Dáil debates

Wednesday, 25 January 2023

Ceisteanna - Questions

North-South Implementation Bodies

1:37 pm

Photo of Leo VaradkarLeo Varadkar (Dublin West, Fine Gael) | Oireachtas source

I thank the Deputies. To respond to Deputy Durkan, I absolutely agree there are things we can do to move things forward absent an Assembly and Executive, and the shared island fund is part of that. It is one of the few positive things that is happening North-South at the moment. It is making a difference in Northern Ireland and has been a very successful initiative by the Government, particularly led by the Tánaiste and former Taoiseach, Deputy Micheál Martin. Another thing we are working on is PEACE PLUS, an EU-UK fund of about €1 billion to invest in Northern Ireland and enhance North-South co-operation. We hope to be able to come to an agreement on that in the first half of this year.

While I am talking about North-South matters, I restate the Government's support for the A5 project, the new road to be built between Aughnacloy and New Buildings, helping to connect Derry and Letterkenny as well to the rest of the State. It is a very dangerous road. A campaign was relaunched in Northern Ireland only in the past week of which the GAA and other bodies are a part and on which they are showing real leadership. We are keen to see that project through planning. We want to contribute to the cost of it and we are going to make sure we prepare for the tie-ins on our side of the Border, such as the project from Clontibret to the Border.

Turning to Deputy Ó Murchú’s questions, in fairness, a lot of the shared island research programme looks at the differences between North and South, such as how health services and primary care services are structured in Northern Ireland as compared with the Republic of Ireland. A lot of that kind of detail, painstaking work and analysis was never done previously. It is being done for the first time and it is important that it continue.

I agree with Deputy Boyd Barrett on one issue. I do not underestimate for a second the enormous pressure our healthcare staff are under, and he will know my family background in that regard. Healthcare staff, nurses among them but also doctors, ambulance staff and others, have had an exhausting three years. There has been the exhaustion and stress of the pandemic, and now that we are in at least a post-restrictions period, there is a huge snapback in demand for healthcare. They have had no respite or break. A lot of people are burned out. That is not at all unique to this jurisdiction, as he said, or to this island; it is a feature of health services across the world.

We are acting on it. We have a pay deal in place with our healthcare workers. We have a new consultant contract on offer, which I think is a very good one and a very generous one financially. Crucially, it begins to end private practice in public hospitals, something the Deputy agrees with. We are increasing the number of beds, with almost 1,000 additional beds in our acute hospitals in the past three years, and we are recruiting, with more than 6,000 more doctors and nurses working in our public hospitals than was the case three years ago, notwithstanding the challenges with recruitment.

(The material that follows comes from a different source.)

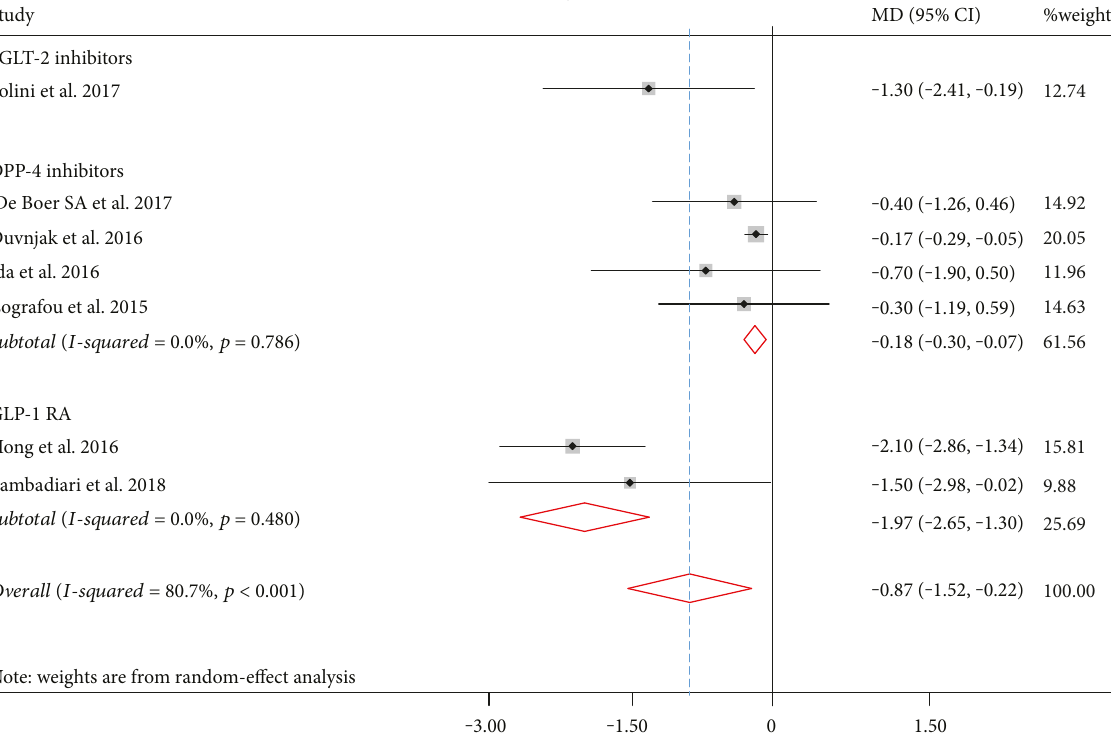
Figure 3: E ff ects of newer antidiabetic drugs on arterial sti ff ness. Squares indicate the mean di ff erence (MD) and the respective 95% con fi dence intervals in pulse wave velocity (PWV) before/after treatment from eligible studies. The size of the squares corresponds to the weight of each study. The diamonds and their width represent the pooled weighted MD and the 95% CI, respectively. DPP-4: dipeptidyl peptidase-4; GLP-1 RAs: glucagon-like peptide-1 receptor agonists; SGLT-2: sodium-glucose cotransporter-2. Funnel plot with pseudo 95% confidence limits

In respect of a citizens’ assembly on unification or Irish unity, as Deputies described it, I have an open mind on that but I am not convinced it is the right approach. I have seen citizens' assemblies work well in this jurisdiction, and while I was initially a sceptic of them, I have become a fan, and I think they have allowed us to bring forward reforms we not have brought forward so fast had it not been for the fact the citizens' assemblies showed us that when the public hear the arguments, they are often ahead of politicians. Doing it on this issue, however, would require a lot of thought and sensitivity. One simple question is whether it would involve 50 people from the Republic and 50 from Northern Ireland or whether it would be done on the basis there would be a 5:2 split. I do not know. Any citizens' assembly that did not have the active and meaningful participation of people from the Protestant, unionist and loyalist backgrounds would not be worth having. It would not be worth a penny candle, quite frankly, if people from those backgrounds were not willing to participate. If 16, 17 or 20 of them agreed to do so, would they face intimidation, potentially, for being involved in an assembly of that nature? They might. As we know, citizens' assemblies have a lot of votes. Would the rules allow them to be outvoted or would they have a veto? Until we have satisfactory answers to those kind of practical questions, I do not think it is an idea we could proceed with.